+++ Information provided

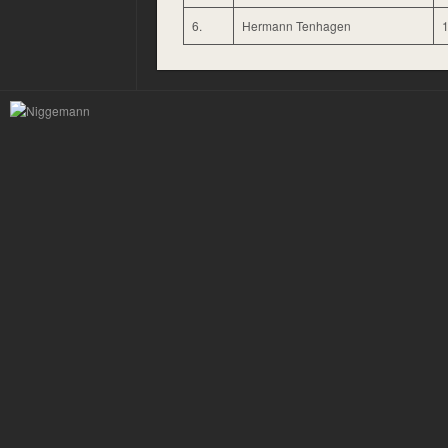
6.
Hermann Tenhagen
1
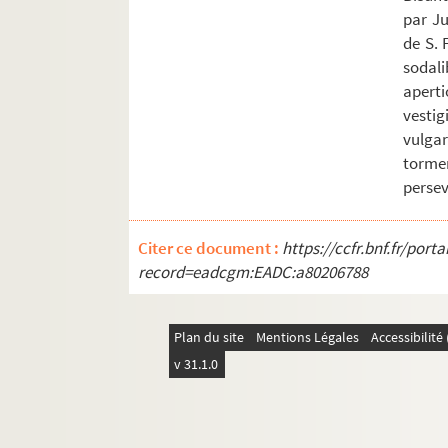
Ms Chiflet 61. « Rudimenta practica juris 
par Ju
de S. 
Ms Chiflet 62. « Volume contenant plusieur
sodal
Ms Chiflet 63. « Police militaire, ou recu
apert
Ms Chiflet 64. Epitaphes recueillies dans l
vestig
vulgar
Ms Chiflet 65. « Pièces historiques cérémon
torme
Ms Chiflet 66. « Pièces historiques cérémon
persev
Ms Chiflet 67. « Pièces historiques cérémon
Ms Chiflet 68. « Pièces historiques cérémo
Citer ce document :
https://ccfr.bnf.fr/por
Ms Chiflet 69. Supplément aux recueils d
record=eadcgm:EADC:a80206788
Plan du site
Mentions Légales
Accessibilit
v 31.1.0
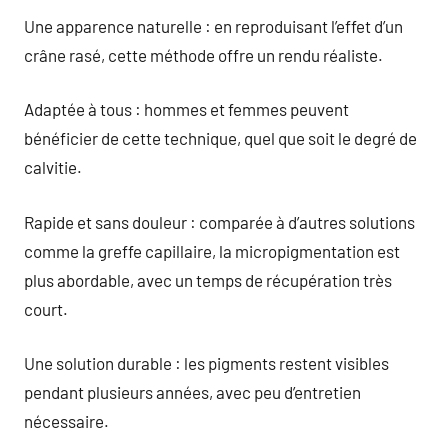
Une apparence naturelle : en reproduisant l’effet d’un
crâne rasé, cette méthode offre un rendu réaliste.
Adaptée à tous : hommes et femmes peuvent
bénéficier de cette technique, quel que soit le degré de
calvitie.
Rapide et sans douleur : comparée à d’autres solutions
comme la greffe capillaire, la micropigmentation est
plus abordable, avec un temps de récupération très
court.
Une solution durable : les pigments restent visibles
pendant plusieurs années, avec peu d’entretien
nécessaire.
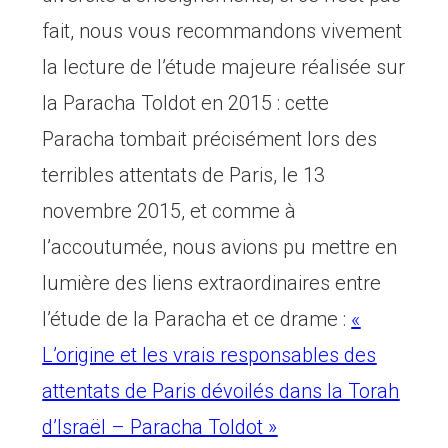
fait, nous vous recommandons vivement
la lecture de l’étude majeure réalisée sur
la Paracha Toldot en 2015 : cette
Paracha tombait précisément lors des
terribles attentats de Paris, le 13
novembre 2015, et comme à
l’accoutumée, nous avions pu mettre en
lumière des liens extraordinaires entre
l’étude de la Paracha et ce drame :
«
L’origine et les vrais responsables des
attentats de Paris dévoilés dans la Torah
d’Israël – Paracha Toldot »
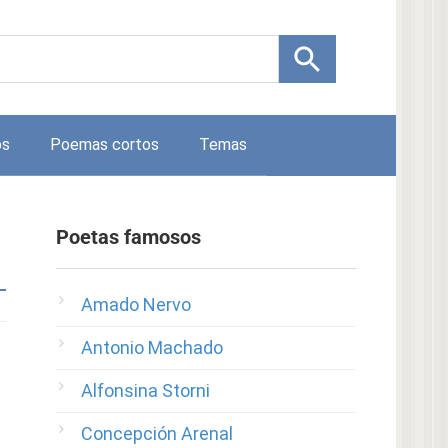
os
Poemas cortos
Temas
Poetas famosos
Amado Nervo
Antonio Machado
Alfonsina Storni
Concepción Arenal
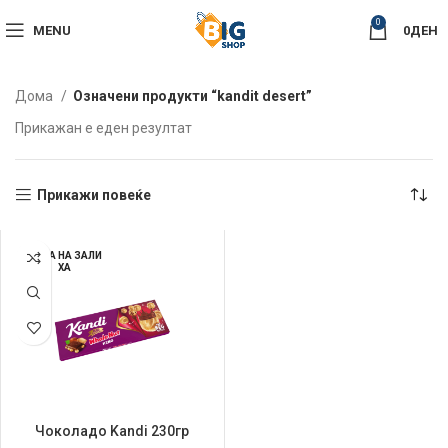
0
MENU
0
ДЕН
Дома
Означени продукти “kandit desert”
Прикажан е еден резултат
Прикажи повеќе
НЕМА НА ЗАЛИ
ХА
Чоколадо Kandi 230гр
Whole Nut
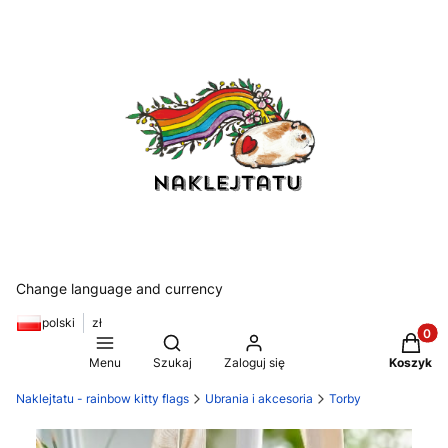
Change language and currency
polski
zł
Produkt
Otwórz wyszukiwarkę
Menu
Szukaj
Zaloguj się
Koszyk
Naklejtatu - rainbow kitty flags
Ubrania i akcesoria
Torby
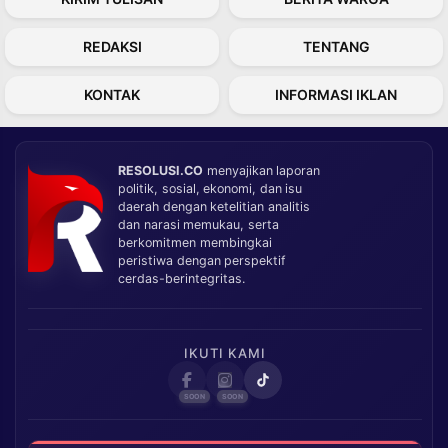
REDAKSI
TENTANG
KONTAK
INFORMASI IKLAN
RESOLUSI.CO
menyajikan laporan
politik, sosial, ekonomi, dan isu
daerah dengan ketelitian analitis
dan narasi memukau, serta
berkomitmen membingkai
peristiwa dengan perspektif
cerdas-berintegritas.
IKUTI KAMI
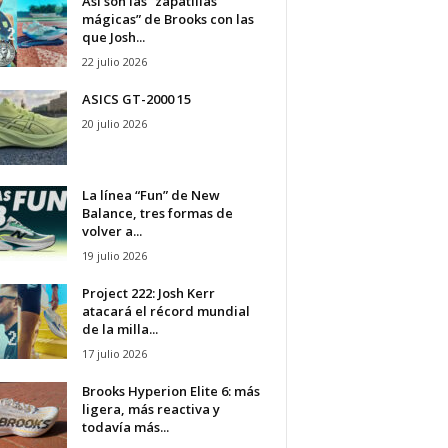
Así son las “zapatillas
mágicas” de Brooks con las
que Josh...
22 julio 2026
ASICS GT-2000 15
20 julio 2026
La línea “Fun” de New
Balance, tres formas de
volver a...
19 julio 2026
Project 222: Josh Kerr
atacará el récord mundial
de la milla...
17 julio 2026
Brooks Hyperion Elite 6: más
ligera, más reactiva y
todavía más...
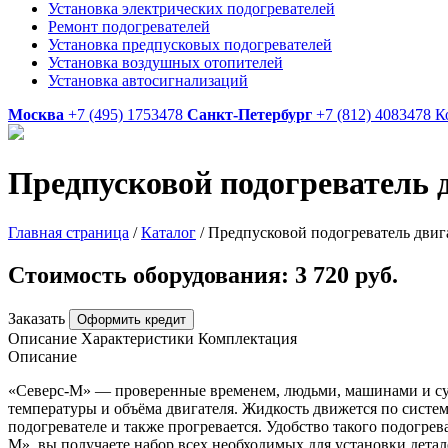
Установка электрических подогревателей
Ремонт подогревателей
Установка предпусковых подогревателей
Установка воздушных отопителей
Установка автосигнализаций
Москва
+7 (495) 1753478
Санкт-Петербург
+7 (812) 4083478
К
Предпусковой подогреватель 
Главная страница
/
Каталог
/
Предпусковой подогреватель двиг
Стоимость оборудования:
3 720 руб.
Заказать
Оформить кредит
Описание
Характеристики
Комплектация
Описание
«Северс-М» — проверенные временем, людьми, машинами и сур
температуры и объёма двигателя. Жидкость движется по систем
подогревателе и также прогревается. Удобство такого подогре
М», вы получаете набор всех необходимых для установки детал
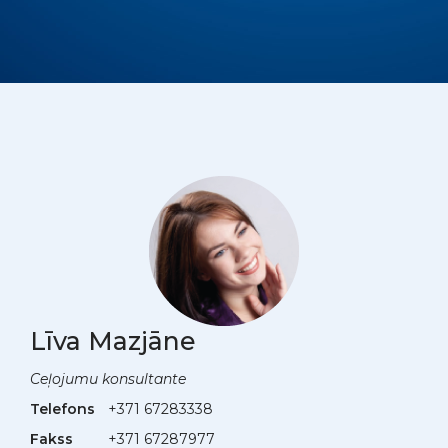
Līva Mazjāne
Ceļojumu konsultante
Telefons
+371 67283338
Fakss
+371 67287977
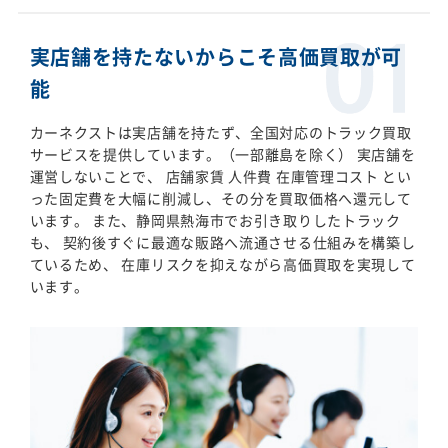
実店舗を持たないからこそ高価買取が可
能
カーネクストは実店舗を持たず、全国対応のトラック買取
サービスを提供しています。（一部離島を除く） 実店舗を
運営しないことで、 店舗家賃 人件費 在庫管理コスト とい
った固定費を大幅に削減し、その分を買取価格へ還元して
います。 また、静岡県熱海市でお引き取りしたトラック
も、 契約後すぐに最適な販路へ流通させる仕組みを構築し
ているため、 在庫リスクを抑えながら高価買取を実現して
います。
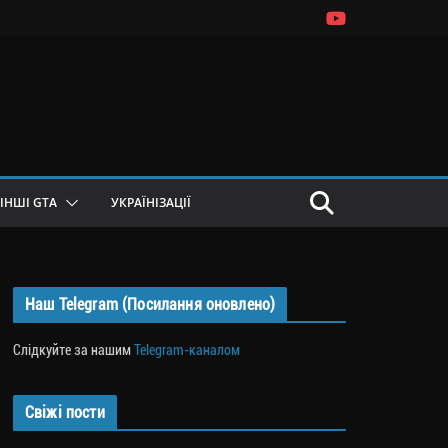
ІНШІ GTA
УКРАЇНІЗАЦІЇ
Наш Telegram (Посилання оновлено)
Слідкуйте за нашим
Telegram-каналом
Свіжі пости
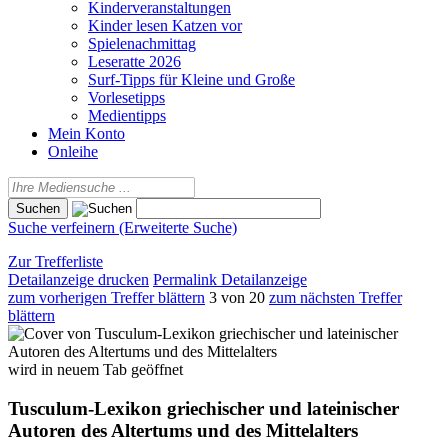
Kinderveranstaltungen
Kinder lesen Katzen vor
Spielenachmittag
Leseratte 2026
Surf-Tipps für Kleine und Große
Vorlesetipps
Medientipps
Mein Konto
Onleihe
Suche verfeinern (Erweiterte Suche)
Zur Trefferliste
Detailanzeige drucken
Permalink Detailanzeige
zum vorherigen Treffer blättern
3 von 20
zum nächsten Treffer
blättern
wird in neuem Tab geöffnet
Tusculum-Lexikon griechischer und lateinischer
Autoren des Altertums und des Mittelalters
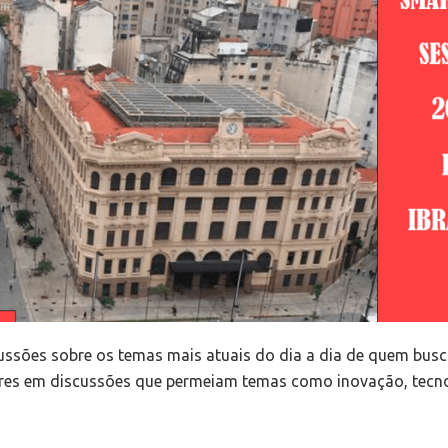
ussões sobre os temas mais atuais do dia a dia de quem busc
tores em discussões que permeiam temas como inovação, tecno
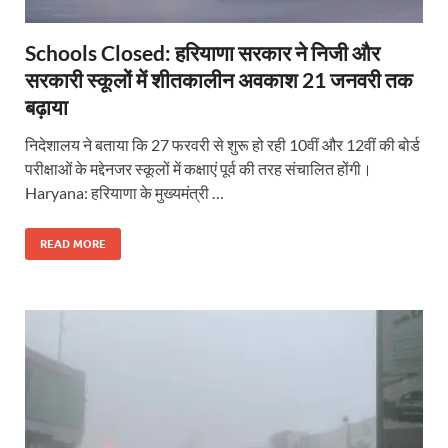
Schools Closed: हरियाणा सरकार ने निजी और
सरकारी स्कूलों में शीतकालीन अवकाश 21 जनवरी तक
बढ़ाया
निदेशालय ने बताया कि 27 फरवरी से शुरू हो रही 10वीं और 12वीं की बोर्ड
परीक्षाओं के मद्देनजर स्कूलों में कक्षाएं पूर्व की तरह संचालित होंगी।
Haryana: हरियाणा के मुख्यमंत्री …
READ MORE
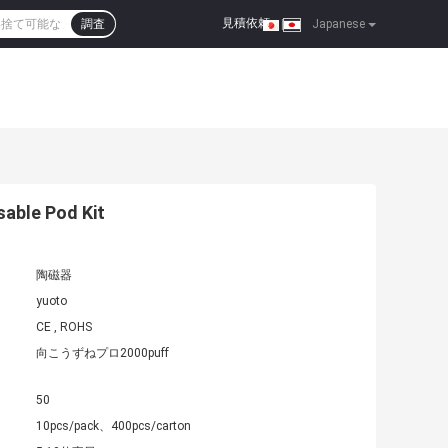
見積依頼
調査
|
Japanese
ble Pod Kit
陶磁器
yuoto
CE , ROHS
向こうずねプロ2000puff
50
10pcs/pack、400pcs/carton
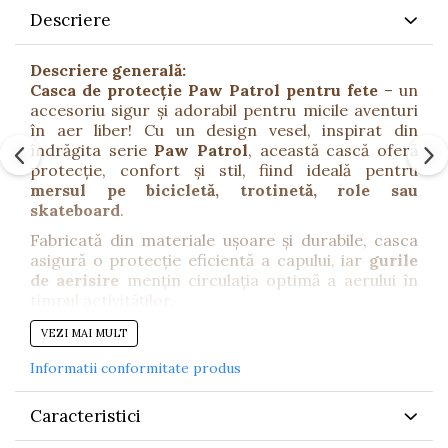
Descriere
Descriere generală:
Casca de protecție Paw Patrol pentru fete
– un
accesoriu sigur și adorabil pentru micile aventuri
în aer liber! Cu un design vesel, inspirat din
îndrăgita serie
Paw Patrol
, această cască oferă
protecție, confort și stil, fiind ideală pentru
mersul pe bicicletă, trotinetă, role sau
skateboard
.
Fabricată din materiale ușoare și durabile, casca
asigură o protecție eficientă a capului, iar
gurile
de aerisire
mențin circulația optimă a aerului în
timpul activităților.
Caracteristici:
VEZI MAI MULT
Design colorat și atrăgător, cu personajele
Paw
Informatii conformitate produs
Patrol pentru fete
.
Ventilație activă
– guri de aerisire multiple
Caracteristici
pentru confort.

++++++

* Task brief:
Write out the text of every row above verbatim, line by line, and leave out the pictures.

* Answer section:
6.
Hermann Tenhagen
1
Ms Chiflet 61. « Rudimenta practica juris 
par Ju
de S. 
Ms Chiflet 62. « Volume contenant plusieur
sodal
Ms Chiflet 63. « Police militaire, ou recu
apert
Ms Chiflet 64. Epitaphes recueillies dans l
vestig
vulgar
Ms Chiflet 65. « Pièces historiques cérémon
torme
Ms Chiflet 66. « Pièces historiques cérémon
persev
Ms Chiflet 67. « Pièces historiques cérémon
Ms Chiflet 68. « Pièces historiques cérémo
Citer ce document :
https://ccfr.bnf.fr/por
Ms Chiflet 69. Supplément aux recueils d
record=eadcgm:EADC:a80206788
Plan du site
Mentions Légales
Accessibilit
v 31.1.0
Une apparence naturelle : en reproduisant l’effet d’un
crâne rasé, cette méthode offre un rendu réaliste.
Adaptée à tous : hommes et femmes peuvent
bénéficier de cette technique, quel que soit le degré de
calvitie.
Rapide et sans douleur : comparée à d’autres solutions
comme la greffe capillaire, la micropigmentation est
plus abordable, avec un temps de récupération très
court.
Une solution durable : les pigments restent visibles
pendant plusieurs années, avec peu d’entretien
nécessaire.
fait, nous vous recommandons vivement
la lecture de l’étude majeure réalisée sur
la Paracha Toldot en 2015 : cette
Paracha tombait précisément lors des
terribles attentats de Paris, le 13
novembre 2015, et comme à
l’accoutumée, nous avions pu mettre en
lumière des liens extraordinaires entre
l’étude de la Paracha et ce drame :
«
L’origine et les vrais responsables des
attentats de Paris dévoilés dans la Torah
d’Israël – Paracha Toldot »
os
Poemas cortos
Temas
Poetas famosos
Amado Nervo
Antonio Machado
Alfonsina Storni
Concepción Arenal
0
MENU
0
ДЕН
Дома
Означени продукти “kandit desert”
Прикажан е еден резултат
Прикажи повеќе
НЕМА НА ЗАЛИ
ХА
Чоколадо Kandi 230гр
Whole Nut
Change language and currency
polski
zł
Produkt
Otwórz wyszukiwarkę
Menu
Szukaj
Zaloguj się
Koszyk
Naklejtatu - rainbow kitty flags
Ubrania i akcesoria
Torby
REDAKSI
TENTANG
KONTAK
INFORMASI IKLAN
RESOLUSI.CO
menyajikan laporan
politik, sosial, ekonomi, dan isu
daerah dengan ketelitian analitis
dan narasi memukau, serta
berkomitmen membingkai
peristiwa dengan perspektif
cerdas-berintegritas.
IKUTI KAMI
Así son las “zapatillas
mágicas” de Brooks con las
que Josh...
22 julio 2026
ASICS GT-2000 15
20 julio 2026
La línea “Fun” de New
Balance, tres formas de
volver a...
19 julio 2026
Project 222: Josh Kerr
atacará el récord mundial
de la milla...
17 julio 2026
Brooks Hyperion Elite 6: más
ligera, más reactiva y
todavía más...
Установка электрических подогревателей
Ремонт подогревателей
Установка предпусковых подогревателей
Установка воздушных отопителей
Установка автосигнализаций
Москва
+7 (495) 1753478
Санкт-Петербург
+7 (812) 4083478
К
Предпусковой подогреватель 
Главная страница
/
Каталог
/
Предпусковой подогреватель двиг
Стоимость оборудования:
3 720 руб.
Заказать
Оформить кредит
Описание
Характеристики
Комплектация
Описание
«Северс-М» — проверенные временем, людьми, машинами и сур
температуры и объёма двигателя. Жидкость движется по систем
подогревателе и также прогревается. Удобство такого подогре
М», вы получаете набор всех необходимых для установки детал
Līva Mazjāne
Ceļojumu konsultante
Telefons
+371 67283338
Fakss
+371 67287977
実店舗を持たないからこそ高価買取が可
能
カーネクストは実店舗を持たず、全国対応のトラック買取
サービスを提供しています。（一部離島を除く） 実店舗を
運営しないことで、 店舗家賃 人件費 在庫管理コスト とい
った固定費を大幅に削減し、その分を買取価格へ還元して
います。 また、静岡県熱海市でお引き取りしたトラック
も、 契約後すぐに最適な販路へ流通させる仕組みを構築し
ているため、 在庫リスクを抑えながら高価買取を実現して
います。
ІНШІ GTA
УКРАЇНІЗАЦІЇ
Наш Telegram (Посилання оновлено)
Слідкуйте за нашим
Telegram-каналом
Свіжі пости
Kinderveranstaltungen
Kinder lesen Katzen vor
Spielenachmittag
Leseratte 2026
Surf-Tipps für Kleine und Große
Vorlesetipps
Medientipps
Mein Konto
Onleihe
Suche verfeinern (Erweiterte Suche)
Zur Trefferliste
Detailanzeige drucken
Permalink Detailanzeige
zum vorherigen Treffer blättern
3 von 20
zum nächsten Treffer
blättern
wird in neuem Tab geöffnet
Tusculum-Lexikon griechischer und lateinischer
Autoren des Altertums und des Mittelalters
ussões sobre os temas mais atuais do dia a dia de quem busc
tores em discussões que permeiam temas como inovação, tecno
Schools Closed: हरियाणा सरकार ने निजी और
सरकारी स्कूलों में शीतकालीन अवकाश 21 जनवरी तक
बढ़ाया
निदेशालय ने बताया कि 27 फरवरी से शुरू हो रही 10वीं और 12वीं की बोर्ड
परीक्षाओं के मद्देनजर स्कूलों में कक्षाएं पूर्व की तरह संचालित होंगी।
Haryana: हरियाणा के मुख्यमंत्री …
READ MORE
見積依頼
調査
|
Japanese
ble Pod Kit
陶磁器
yuoto
CE , ROHS
向こうずねプロ2000puff
50
10pcs/pack、400pcs/carton
Descriere
Descriere generală:
Casca de protecție Paw Patrol pentru fete
– un
accesoriu sigur și adorabil pentru micile aventuri
în aer liber! Cu un design vesel, inspirat din
îndrăgita serie
Paw Patrol
, această cască oferă
protecție, confort și stil, fiind ideală pentru
mersul pe bicicletă, trotinetă, role sau
skateboard
.
Fabricată din materiale ușoare și durabile, casca
asigură o protecție eficientă a capului, iar
gurile
de aerisire
mențin circulația optimă a aerului în
timpul activităților.
Caracteristici:
VEZI MAI MULT
Design colorat și atrăgător, cu personajele
Paw
Informatii conformitate produs
Patrol pentru fete
.
Ventilație activă
– guri de aerisire multiple
Caracteristici
pentru confort.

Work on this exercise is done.